Page MenuHomePhabricator

Backed-up large storage?
Open, Needs TriagePublic


Some of my Toolforge MariaDB databases have very long tables, where much of the contents could be "archived" but should still be available.

One solution I have found for "glamtools" to store view data is to group the data, then generate individual sqlite3 database files for each group.
MariaDB is used to keep track of these files, and to store some legacy data.
This makes managing data a bit tricky, but it works.
However, I am storing the sqlite files in the tool path, and currently they take up 47GB ( /data/project/glamtools/viewdata ).
You might not want all that in a single MariaDB table (which would be the alternative).
This works fine for me, but it might be suboptimal from the NFS perspective (or not, I don't know how big/efficient the Toolforge NFS is, though it can drag a bit at times).

I am thinking of doing the same to older QuickStatements batches, where the command table is now at 9GB.

Is there/could there be a large, backed-up area on NFS for this purpose?
Or a read/write NFS mount for an object store (T225190)?
I'm happy to do this in the tool path, but maybe there is a better way?

Event Timeline

jcrespo added a subscriber: jcrespo.

47GB is not *that* large for a tool database, although it would be nice for you if you could split it somewhere logically (and assuming you need to query it, and it is not historical data/logs.
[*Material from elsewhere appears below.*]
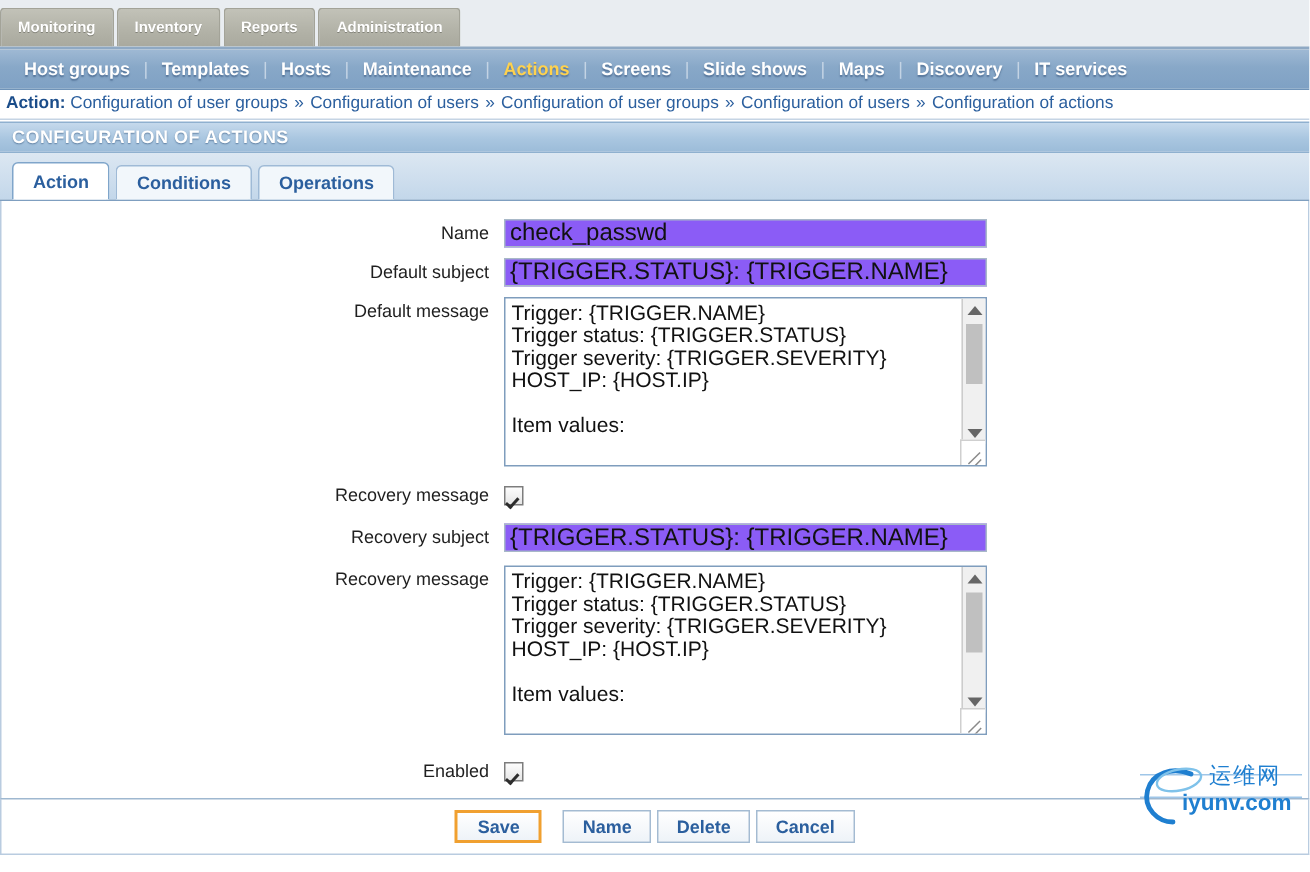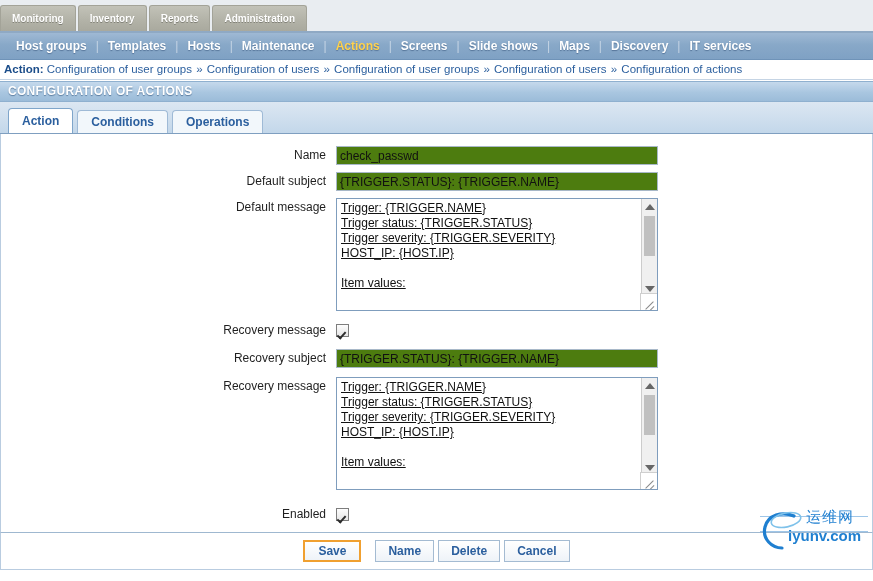"check_passwd" input.txt { background: #4d7c0f -> #8b5cf6; font-size: 12px -> 16px }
I think we start to ask questions when one starts going over 100GB. Creating it as ENGINE=InnoDB, row_format=COMPRESSED would help with size.

If it is queried, split it on several tables on MariaDB, if it is for historical purposes, Data-Services people will be able to advice you better. There is no backup solution offered for tools data, as cloud infra is single-dc, and proper backups should be stored offsite (among other reasons).

We have hopes of providing archival storage in the future (T209530: Build user data backup service based on remote sync rather than NFS). The intent for this service will be disaster recovery however, not "extra" data storage.